*WORK TO COMPLETE:* Determine how many lines in the entries below include the word "lingkungan", and reply with that number alone.

---------- PROVIDED DATA

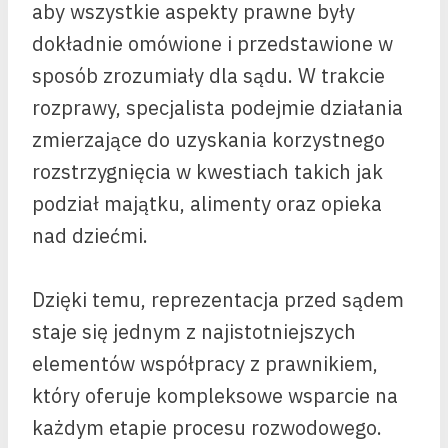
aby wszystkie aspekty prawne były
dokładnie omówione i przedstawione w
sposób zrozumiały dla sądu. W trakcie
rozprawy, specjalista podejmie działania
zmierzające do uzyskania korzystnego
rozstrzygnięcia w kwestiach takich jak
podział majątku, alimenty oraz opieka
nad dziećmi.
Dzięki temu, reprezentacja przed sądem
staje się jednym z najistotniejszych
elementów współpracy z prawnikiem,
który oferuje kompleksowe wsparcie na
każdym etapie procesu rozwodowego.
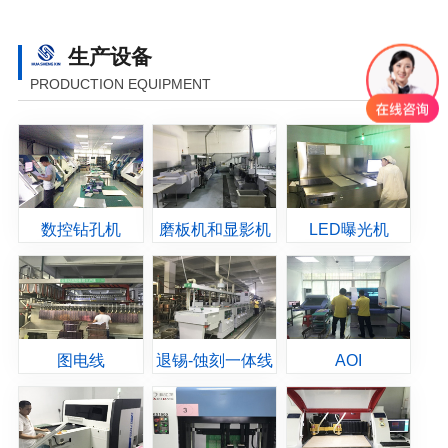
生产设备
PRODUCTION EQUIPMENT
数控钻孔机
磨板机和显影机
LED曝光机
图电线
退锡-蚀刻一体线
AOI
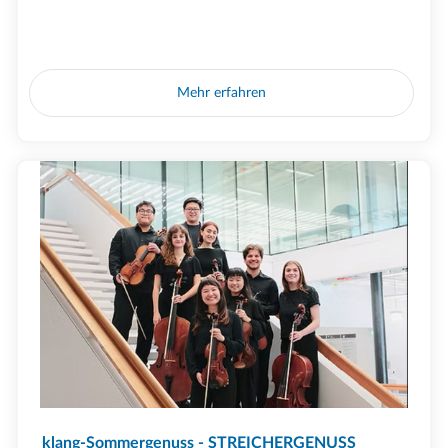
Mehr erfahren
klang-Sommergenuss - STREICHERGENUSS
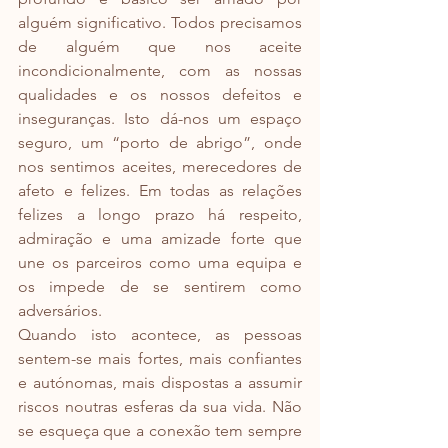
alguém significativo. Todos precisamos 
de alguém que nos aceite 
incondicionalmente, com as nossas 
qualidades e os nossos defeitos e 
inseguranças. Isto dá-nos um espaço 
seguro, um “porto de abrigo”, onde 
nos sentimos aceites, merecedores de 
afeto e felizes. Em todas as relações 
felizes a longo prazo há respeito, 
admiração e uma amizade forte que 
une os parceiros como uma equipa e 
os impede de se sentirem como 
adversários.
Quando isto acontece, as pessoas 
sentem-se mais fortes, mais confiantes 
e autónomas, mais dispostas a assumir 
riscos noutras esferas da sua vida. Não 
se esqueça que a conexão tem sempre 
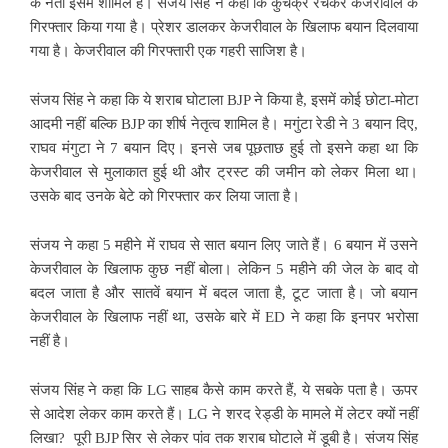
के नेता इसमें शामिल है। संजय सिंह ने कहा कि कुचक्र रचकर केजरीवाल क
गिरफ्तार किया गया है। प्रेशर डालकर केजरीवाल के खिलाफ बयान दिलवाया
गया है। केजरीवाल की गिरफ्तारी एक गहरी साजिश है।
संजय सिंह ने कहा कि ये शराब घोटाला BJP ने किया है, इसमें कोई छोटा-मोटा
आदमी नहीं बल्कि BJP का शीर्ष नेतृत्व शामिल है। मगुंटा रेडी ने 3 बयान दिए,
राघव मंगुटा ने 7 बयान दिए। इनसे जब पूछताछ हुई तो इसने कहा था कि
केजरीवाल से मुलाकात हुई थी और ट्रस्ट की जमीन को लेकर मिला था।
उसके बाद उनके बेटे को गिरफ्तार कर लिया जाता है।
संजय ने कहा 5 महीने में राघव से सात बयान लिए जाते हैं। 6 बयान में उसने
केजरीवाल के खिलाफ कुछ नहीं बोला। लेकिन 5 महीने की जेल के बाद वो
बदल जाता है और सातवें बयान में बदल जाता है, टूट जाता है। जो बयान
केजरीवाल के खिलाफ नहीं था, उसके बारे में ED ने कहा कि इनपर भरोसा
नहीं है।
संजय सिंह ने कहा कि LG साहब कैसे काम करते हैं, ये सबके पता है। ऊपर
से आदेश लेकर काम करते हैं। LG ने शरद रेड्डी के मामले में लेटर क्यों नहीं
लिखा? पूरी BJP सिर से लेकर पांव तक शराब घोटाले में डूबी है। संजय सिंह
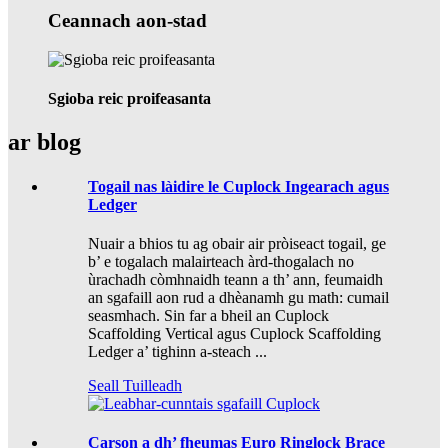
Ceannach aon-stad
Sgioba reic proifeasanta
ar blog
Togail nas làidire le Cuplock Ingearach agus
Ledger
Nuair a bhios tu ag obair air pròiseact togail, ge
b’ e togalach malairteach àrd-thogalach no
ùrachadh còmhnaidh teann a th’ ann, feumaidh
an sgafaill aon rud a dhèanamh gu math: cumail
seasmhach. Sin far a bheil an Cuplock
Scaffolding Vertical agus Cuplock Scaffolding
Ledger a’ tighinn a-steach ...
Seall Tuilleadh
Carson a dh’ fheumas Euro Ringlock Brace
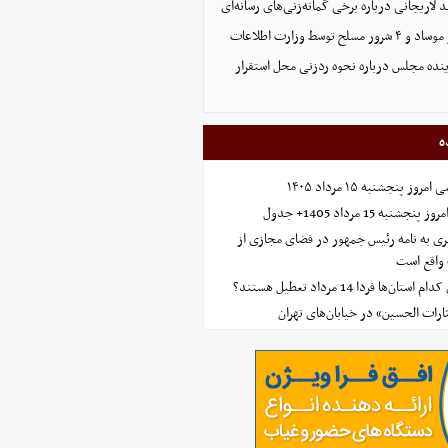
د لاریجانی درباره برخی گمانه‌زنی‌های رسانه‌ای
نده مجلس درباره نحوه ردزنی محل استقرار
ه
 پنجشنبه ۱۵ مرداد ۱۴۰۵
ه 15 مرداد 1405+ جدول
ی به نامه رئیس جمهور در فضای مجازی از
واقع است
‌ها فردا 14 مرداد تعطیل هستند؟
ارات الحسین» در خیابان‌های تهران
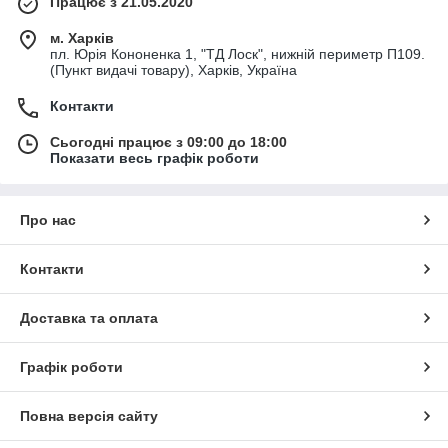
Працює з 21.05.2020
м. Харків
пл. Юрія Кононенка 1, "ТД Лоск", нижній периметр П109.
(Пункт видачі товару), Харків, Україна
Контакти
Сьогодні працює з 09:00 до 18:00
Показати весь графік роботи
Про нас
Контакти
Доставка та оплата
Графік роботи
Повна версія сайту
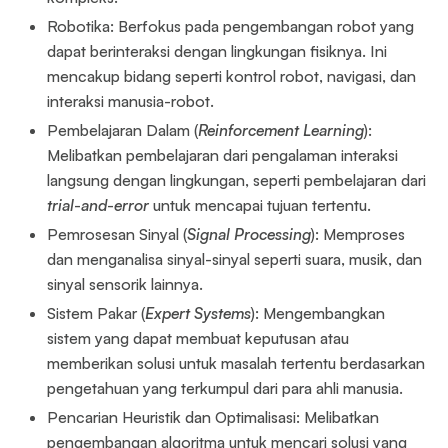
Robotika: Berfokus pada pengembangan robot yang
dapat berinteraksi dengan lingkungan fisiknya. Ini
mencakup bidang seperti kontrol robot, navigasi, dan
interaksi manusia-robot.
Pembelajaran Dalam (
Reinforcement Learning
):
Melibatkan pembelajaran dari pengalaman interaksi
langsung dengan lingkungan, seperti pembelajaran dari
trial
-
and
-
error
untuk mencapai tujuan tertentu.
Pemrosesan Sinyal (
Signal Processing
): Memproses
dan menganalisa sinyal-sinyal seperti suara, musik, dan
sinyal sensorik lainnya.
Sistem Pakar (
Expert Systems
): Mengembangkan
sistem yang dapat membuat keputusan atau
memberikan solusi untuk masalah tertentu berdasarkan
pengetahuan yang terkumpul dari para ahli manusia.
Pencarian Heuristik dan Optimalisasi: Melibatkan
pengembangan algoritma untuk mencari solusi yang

--------------------

*EXERCISE ANSWER:* 2